### Page text ###
R/corvisualize.R

Defines functions corvisualize

Documented in corvisualize

#' Visualize the correlation coefficient geometrically.
#
#' @description Visualize the correlation coefficient geometrically, i.e., use the angle between the linear vector that represents the predictor and the linear vector that represents the outcome, show where the dropping of the perpendicular lands on the linear vector that represents the predictor in the two-dimensional linear space, finally read b regression weight from the simple linear regression between predictor and outcome; or read the beta regression weight, in case the predictor and outcome have been scaled (mean = zero, standard deviation = one).
#
#' @param data A data.frame with two columns, which shall be correlated by Pearson's product-moment method.
#
#' @param visualize A single boolean value (default: TRUE), which determines whether the data shall be visualized.
### Information given ###
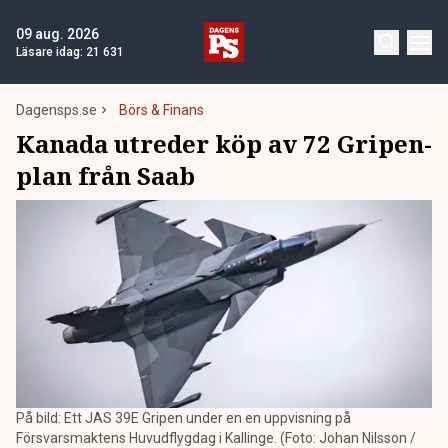
09 aug. 2026
Läsare idag:
21 631
Dagensps.se
Börs & Finans
Kanada utreder köp av 72 Gripen-
plan från Saab
På bild: Ett JAS 39E Gripen under en en uppvisning på
Försvarsmaktens Huvudflygdag i Kallinge. (Foto: Johan Nilsson /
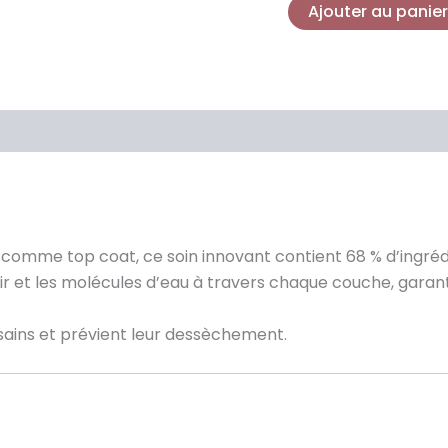
Ajouter au panier
comme top coat, ce soin innovant contient 68 % d’ingrédi
air et les molécules d’eau à travers chaque couche, garan
 sains et prévient leur dessèchement.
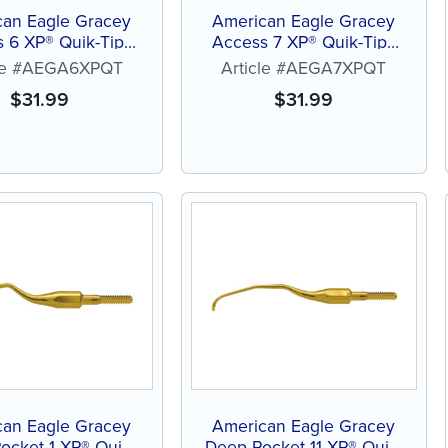
can Eagle Gracey
American Eagle Gracey
 6 XP® Quik-Tip™
Access 7 XP® Quik-Tip™
ans affûtage
sans affûtage
cle #AEGA6XPQT
Article #AEGA7XPQT
$
31.99
$
31.99
can Eagle Gracey
American Eagle Gracey
ocket 1 XP® Quik-
Deep Pocket 11 XP® Quik-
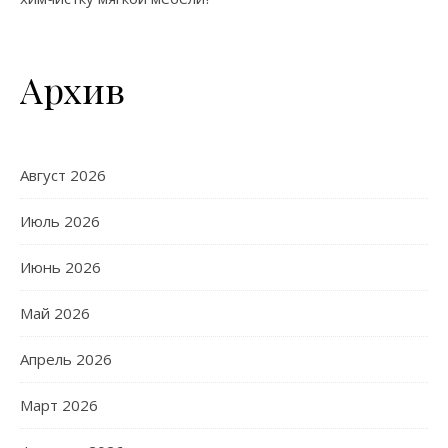
Архив
Август 2026
Июль 2026
Июнь 2026
Май 2026
Апрель 2026
Март 2026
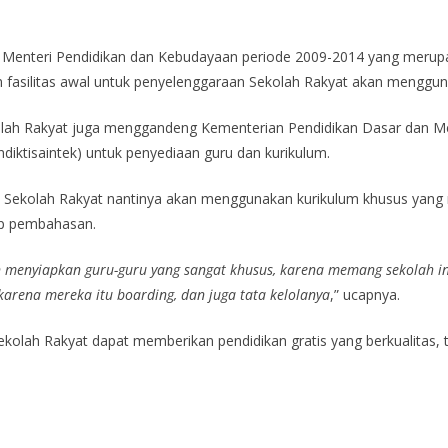
an Menteri Pendidikan dan Kebudayaan periode 2009-2014 yang meru
silitas awal untuk penyelenggaraan Sekolah Rakyat akan menggunak
ekolah Rakyat juga menggandeng Kementerian Pendidikan Dasar dan
diktisaintek) untuk penyediaan guru dan kurikulum.
n Sekolah Rakyat nantinya akan menggunakan kurikulum khusus yan
hap pembahasan.
menyiapkan guru-guru yang sangat khusus, karena memang sekolah ini
arena mereka itu boarding, dan juga tata kelolanya
,” ucapnya.
kolah Rakyat dapat memberikan pendidikan gratis yang berkualitas, 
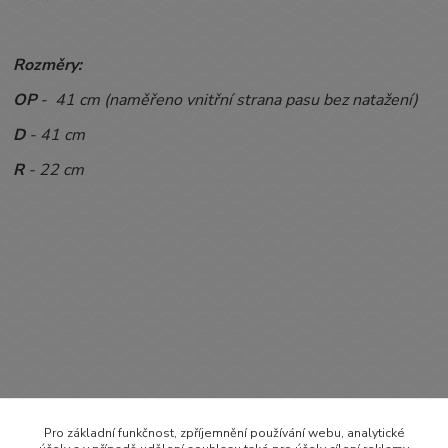
Rozměry:
OP
- 41 cm (naměřeno vnitřní strana pasu bez natažení)
D
- 41 cm
R
- 22 cm
Pro základní funkčnost, zpříjemnění používání webu, analytické
Zboží zařazeno v kategoriích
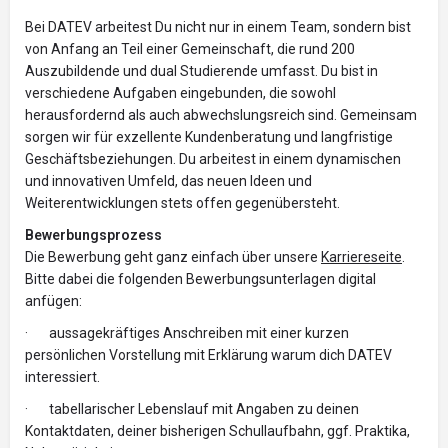
Bei DATEV arbeitest Du nicht nur in einem Team, sondern bist
von Anfang an Teil einer Gemeinschaft, die rund 200
Auszubildende und dual Studierende umfasst. Du bist in
verschiedene Aufgaben eingebunden, die sowohl
herausfordernd als auch abwechslungsreich sind. Gemeinsam
sorgen wir für exzellente Kundenberatung und langfristige
Geschäftsbeziehungen. Du arbeitest in einem dynamischen
und innovativen Umfeld, das neuen Ideen und
Weiterentwicklungen stets offen gegenübersteht.
Bewerbungsprozess
Die Bewerbung geht ganz einfach über unsere
Karriereseite
.
Bitte dabei die folgenden Bewerbungsunterlagen digital
anfügen:
· aussagekräftiges Anschreiben mit einer kurzen
persönlichen Vorstellung mit Erklärung warum dich DATEV
interessiert.
· tabellarischer Lebenslauf mit Angaben zu deinen
Kontaktdaten, deiner bisherigen Schullaufbahn, ggf. Praktika,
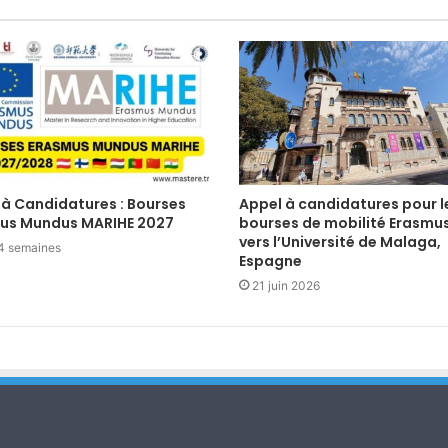
 à Candidatures : Bourses
Appel à candidatures pour l
us Mundus MARIHE 2027
bourses de mobilité Erasmu
vers l’Université de Malaga,
a 4 semaines
Espagne
21 juin 2026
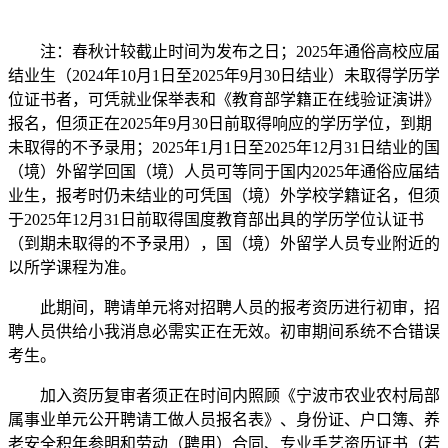
注：春秋计较截止时间为发布之日；2025年通俗高校应届
结业生（2024年10月1日至2025年9月30日结业）未取得学历学
位证书者，可凭就业保举表和《教育部学籍正在线验证演讲》
报名，但须正在2025年9月30日前取得响应的学历学位，到期
未取得的不予录用；2025年1月1日至2025年12月31日结业的国
（境）外留学回国（境）人员可等同于国内2025年通俗应届结
业生，报考时仍未结业的可凭国（境）外学校学籍证名，但须
于2025年12月31日前取得国度教育部出具的学历学位认证书
（到期未取得的不予录用），国（境）外留学人员专业附近的
以所学课程为准。
此期间，聘请单元将对招聘人员的报考资历进行初审，招
聘人员供给小我消息必需实正在无效。初审期间系统不合错误
考生。
加入资历复审者须正在时间内照顾《宁波市农业农村局部
属事业单元公开聘请工做人员报名表》、身份证、户口簿、养
老安全积年参明和劳动（聘用）合同、专业手艺资历证书（若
###
*Written task A:*
On the R documentation page, what is the default value of the visualize parameter?
*Written task B:*
In the entries, retype the lines from the one containing "Ajouter au panier" through the one containing "sains et prévient leur dessèchement.".

*Answer section A:*
TRUE

*Answer section B:*
Ajouter au panier
comme top coat, ce soin innovant contient 68 % d’ingrédi
air et les molécules d’eau à travers chaque couche, garan
 sains et prévient leur dessèchement.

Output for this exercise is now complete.